From 6b6689038de51fc7c56f710f9b613c1998ea2bd1 Mon Sep 17 00:00:00 2001
From: jian he <jian.universality@gmail.com>
Date: Fri, 22 Nov 2024 21:08:59 +0800
Subject: [PATCH v2 1/1] remove useless group by columns via unique index

in remove_useless_groupby_columns, if primary key exists and is a subset of
group by columns. then we remove non-primary-key column in group-by clause.  if
primary key is not available, then we try to use columns that aer unique and
not-null to remove other useless columns.

## [DATA FOR REVIEW]

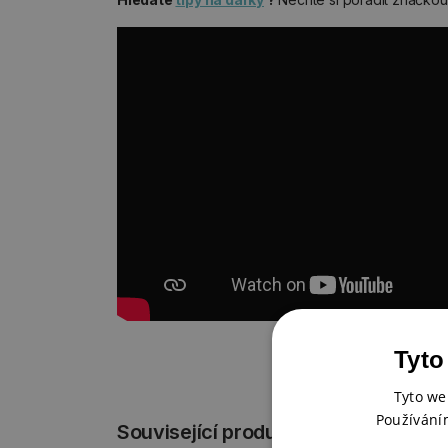
Tyto
Tyto we
Používání
Související produkty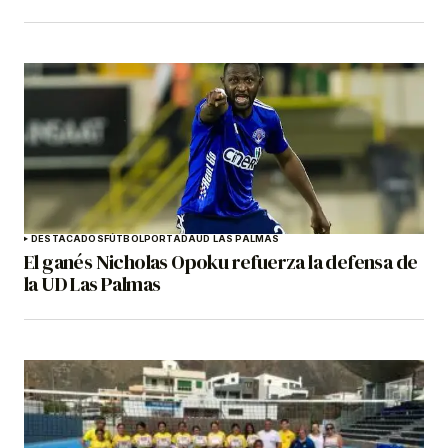
DESTACADOS
FÚTBOL
PORTADA
UD LAS PALMAS
El ganés Nicholas Opoku refuerza la defensa de
la UD Las Palmas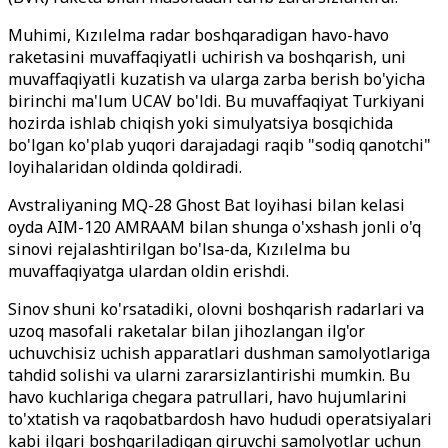
Muhimi, Kızılelma radar boshqaradigan havo-havo
raketasini muvaffaqiyatli uchirish va boshqarish, uni
muvaffaqiyatli kuzatish va ularga zarba berish bo'yicha
birinchi ma'lum UCAV bo'ldi. Bu muvaffaqiyat Turkiyani
hozirda ishlab chiqish yoki simulyatsiya bosqichida
bo'lgan ko'plab yuqori darajadagi raqib "sodiq qanotchi"
loyihalaridan oldinda qoldiradi.
Avstraliyaning MQ-28 Ghost Bat loyihasi bilan kelasi
oyda AIM-120 AMRAAM bilan shunga o'xshash jonli o'q
sinovi rejalashtirilgan bo'lsa-da, Kızılelma bu
muvaffaqiyatga ulardan oldin erishdi.
Sinov shuni ko'rsatadiki, olovni boshqarish radarlari va
uzoq masofali raketalar bilan jihozlangan ilg'or
uchuvchisiz uchish apparatlari dushman samolyotlariga
tahdid solishi va ularni zararsizlantirishi mumkin. Bu
havo kuchlariga chegara patrullari, havo hujumlarini
to'xtatish va raqobatbardosh havo hududi operatsiyalari
kabi ilgari boshqariladigan qiruvchi samolyotlar uchun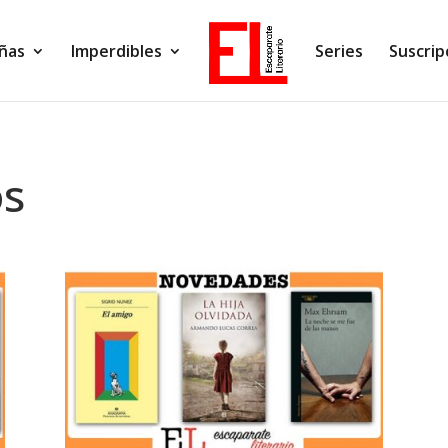
ñas
Imperdibles
Series
Suscrip
os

## [APPLY WHAT YOU READ]
1. Reproduce the patch message from "in remove_useless_groupby_columns, if" up to and including "other useless columns.".
2. Answer these from the patch message:
(a) On what date was it sent?
(b) Which function does it change?
(c) What version number does the subject line give the patch?
3. Extend the patch message on removing useless GROUP BY columns, starting after its last sentence.
You can set the rows aside.

## [ANSWERS BY TASK]
1.
in remove_useless_groupby_columns, if primary key exists and is a subset of
group by columns. then we remove non-primary-key column in group-by clause.  if
primary key is not available, then we try to use columns that aer unique and
not-null to remove other useless columns.

2.
(a) Fri, 22 Nov 2024
(b) remove_useless_groupby_columns
(c) v2

3.
discussion: https://postgr.es/m/327990c8-b9b2-4b0c-bffb-462249f82de0@Spark
---
 src/backend/catalog/index.c              | 99 ++++++++++++++++++++++++
 src/backend/optimizer/plan/planner.c     | 66 +++++++++++++++-
 src/include/catalog/index.h              |  1 +
 src/test/regress/expected/aggregates.out | 75 ++++++++++++++++++
 src/test/regress/sql/aggregates.sql      | 39 ++++++++++
 5 files changed, 278 insertions(+), 2 deletions(-)

diff --git a/src/backend/catalog/index.c b/src/backend/catalog/index.c
index f9bb721c5f..ad97925278 100644
--- a/src/backend/catalog/index.c
+++ b/src/backend/catalog/index.c
@@ -4257,3 +4257,102 @@ RestoreReindexState(const void *reindexstate)
 	/* Note the worker has its own transaction nesting level */
 	reindexingNestLevel = GetCurrentTransactionNestLevel();
 }
+
+/*
+ * given a input relation oid, return a list of attnums that have unique index
+ * and not-null constraint associated with it. note we do not check this
+ * relation's primary key.
+*/
+List *
+get_unique_not_null_attnos(Oid relid)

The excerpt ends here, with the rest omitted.